1 Division of Biostatistics, Department of Clinical Sciences, University of Texas Southwestern Medical Center, Dallas, TX, USA.
2 Department of Statistical Science, Southern Methodist University, Dallas, TX, USA.
Stat Methods Med Res. 2019 Feb;28(2):589-598. doi: 10.1177/0962280217731595. Epub 2017 Sep 28.
Paired experimental design is widely used in clinical and health behavioral studies, where each study unit contributes a pair of observations. Investigators often encounter incomplete observations of paired outcomes in the data collected. Some study units contribute complete pairs of observations, while the others contribute either pre- or post-intervention observations. Statistical inference for paired experimental design with incomplete observations of continuous outcomes has been extensively studied in literature. However, sample size method for such study design is sparsely available.
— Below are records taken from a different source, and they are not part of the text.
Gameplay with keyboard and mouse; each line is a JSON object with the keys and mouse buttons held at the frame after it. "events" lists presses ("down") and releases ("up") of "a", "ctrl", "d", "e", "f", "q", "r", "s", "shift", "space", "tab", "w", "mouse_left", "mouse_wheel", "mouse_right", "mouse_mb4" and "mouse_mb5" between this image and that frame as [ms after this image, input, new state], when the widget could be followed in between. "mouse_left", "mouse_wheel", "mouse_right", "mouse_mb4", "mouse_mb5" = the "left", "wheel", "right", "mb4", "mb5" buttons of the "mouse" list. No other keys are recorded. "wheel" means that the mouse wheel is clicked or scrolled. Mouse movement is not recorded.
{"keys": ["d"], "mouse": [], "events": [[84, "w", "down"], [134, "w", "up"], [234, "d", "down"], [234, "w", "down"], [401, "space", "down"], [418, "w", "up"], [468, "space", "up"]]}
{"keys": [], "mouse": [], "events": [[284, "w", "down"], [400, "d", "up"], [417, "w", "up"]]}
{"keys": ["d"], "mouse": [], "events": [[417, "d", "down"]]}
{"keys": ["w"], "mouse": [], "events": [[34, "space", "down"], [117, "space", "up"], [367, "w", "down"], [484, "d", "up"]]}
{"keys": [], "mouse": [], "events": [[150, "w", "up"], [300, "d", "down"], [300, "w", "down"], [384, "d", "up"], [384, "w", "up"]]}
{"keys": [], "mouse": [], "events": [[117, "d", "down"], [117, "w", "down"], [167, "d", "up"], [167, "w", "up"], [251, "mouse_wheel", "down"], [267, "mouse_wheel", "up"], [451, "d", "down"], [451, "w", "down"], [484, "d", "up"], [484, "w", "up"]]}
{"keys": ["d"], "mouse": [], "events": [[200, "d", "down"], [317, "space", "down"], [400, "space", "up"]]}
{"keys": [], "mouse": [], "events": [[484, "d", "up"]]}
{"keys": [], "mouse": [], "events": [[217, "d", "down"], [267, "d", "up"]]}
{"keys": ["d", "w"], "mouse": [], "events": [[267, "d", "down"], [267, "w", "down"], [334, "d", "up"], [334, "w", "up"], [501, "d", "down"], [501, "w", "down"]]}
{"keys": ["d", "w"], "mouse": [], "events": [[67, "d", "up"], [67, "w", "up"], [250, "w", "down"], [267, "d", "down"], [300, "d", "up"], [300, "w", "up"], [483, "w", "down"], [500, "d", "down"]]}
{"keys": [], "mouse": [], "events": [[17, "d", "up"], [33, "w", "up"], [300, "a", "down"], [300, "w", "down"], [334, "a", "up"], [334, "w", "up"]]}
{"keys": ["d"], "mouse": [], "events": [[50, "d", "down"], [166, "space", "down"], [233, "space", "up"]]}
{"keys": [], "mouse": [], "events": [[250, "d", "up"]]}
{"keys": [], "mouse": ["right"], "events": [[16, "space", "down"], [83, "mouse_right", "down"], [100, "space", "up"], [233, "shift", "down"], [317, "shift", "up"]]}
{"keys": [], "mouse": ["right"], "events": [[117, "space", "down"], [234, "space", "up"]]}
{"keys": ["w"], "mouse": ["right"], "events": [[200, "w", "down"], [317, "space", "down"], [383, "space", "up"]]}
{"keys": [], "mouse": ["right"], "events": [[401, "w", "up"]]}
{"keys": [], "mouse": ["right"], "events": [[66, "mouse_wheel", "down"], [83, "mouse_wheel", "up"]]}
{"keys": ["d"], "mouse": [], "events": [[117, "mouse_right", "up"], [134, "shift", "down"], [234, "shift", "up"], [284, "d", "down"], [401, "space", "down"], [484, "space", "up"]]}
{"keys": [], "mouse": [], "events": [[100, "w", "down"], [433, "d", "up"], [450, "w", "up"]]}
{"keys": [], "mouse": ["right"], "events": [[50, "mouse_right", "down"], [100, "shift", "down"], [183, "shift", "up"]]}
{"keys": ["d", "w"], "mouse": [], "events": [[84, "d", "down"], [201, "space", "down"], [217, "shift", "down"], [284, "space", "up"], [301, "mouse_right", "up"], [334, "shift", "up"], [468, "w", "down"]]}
We derive a closed-form sample size formula based on the generalized estimating equation approach by treating the incomplete observations as missing data in a linear model. The proposed method properly accounts for the impact of mixed structure of observed data: a combination of paired and unpaired outcomes. The sample size formula is flexible to accommodate different missing patterns, magnitude of missingness, and correlation parameter values. We demonstrate that under complete observations, the proposed generalized estimating equation sample size estimate is the same as that based on the paired t-test. In the presence of missing data, the proposed method would lead to a more accurate sample size estimate comparing with the crude adjustment. Simulation studies are conducted to evaluate the finite-sample performance of the generalized estimating equation sample size formula. A real application example is presented for illustration.
配对实验设计广泛应用于临床和健康行为研究中,每个研究单位都提供一对观察结果。研究人员在收集的数据中经常会遇到配对结果的不完全观察。一些研究单位提供完整的配对观察结果,而另一些则提供干预前后的观察结果。对于连续结果的不完全观察配对实验设计的统计推断在文献中已有广泛研究。然而,对于这种研究设计的样本量方法却很少。我们通过在线性模型中将不完全观察视为缺失数据,基于广义估计方程方法推导出一个闭式样本量公式。该方法适当考虑了观察数据混合结构的影响:配对和非配对结果的组合。样本量公式灵活适用于不同的缺失模式、缺失程度和相关参数值。我们证明,在完全观察的情况下,所提出的广义估计方程样本量估计与基于配对 t 检验的样本量估计相同。在存在缺失数据的情况下,与简单调整相比,该方法将导致更准确的样本量估计。模拟研究评估了广义估计方程样本量公式的有限样本性能。最后,通过一个实际应用示例来说明。